===== Document segment =====

Then there is goatskin

  • contemporary green goatskin richly gilt with a herringbone design and incorporating hearts, pineapples, stars, and other floral and leafy ornaments, gilt-decorated spine in 6 compartments, red morocco label
  • Bound in contemporary purple straight-grained goatskin, the covers tooled in blind with a wide border of repeated palmette arabesque and anthemion tools, fillets and a chain roll
  • ” Bound in fine blue polished crushed levant goatskin with six compartments, each with single gilt frame and strawberries at each corner.
  • Bound c.1873 by or for T. Kerslake & Co of Bristol in brown hard-grained goatskin over bevelled boards, the spine with five raised bands tooled with blind fillets converging
Blue Goatskin

See  contemporary Bible in blue goatskin:

This is one of the most expensive leathers:

The Holy Bible containing the Old and New Testaments . . .  [India paper; Water Buffalo Calf-skin leather lined, hand-grained] 

Perhaps one of the most elaborate cover descriptions –and only part of it description!

Contemporary full red goatskin, elaborate borders on covers incorporating a Greek key design enclosing lilies with birds and vases with flowers, and with a central monogram “M*B” on an oval green morocco onlay, surrounded by a black morocco onlay tooled with cherubs, the whole surrounded by a flame tool, smooth spines richly gilt and gilt-lettered direct, . . .  ($14, 500—at this price one needs a full description)

=====

Challenges:
**1)** In the goatskin bindings text, how many compartments does the gilt-decorated spine of the green goatskin binding have?
**2)** Quote the goatskin bindings text between "The Holy Bible" and "a full description)", inclusive.
Rely only on the goatskin bindings text.

===== Dataset excerpts =====

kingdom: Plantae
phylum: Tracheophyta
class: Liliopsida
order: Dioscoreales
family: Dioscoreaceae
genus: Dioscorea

=====

Results by task:
**1)** Six.

**2)**
The Holy Bible containing the Old and New Testaments . . .  [India paper; Water Buffalo Calf-skin leather lined, hand-grained] 

Perhaps one of the most elaborate cover descriptions –and only part of it description!

Contemporary full red goatskin, elaborate borders on covers incorporating a Greek key design enclosing lilies with birds and vases with flowers, and with a central monogram “M*B” on an oval green morocco onlay, surrounded by a black morocco onlay tooled with cherubs, the whole surrounded by a flame tool, smooth spines richly gilt and gilt-lettered direct, . . .  ($14, 500—at this price one needs a full description)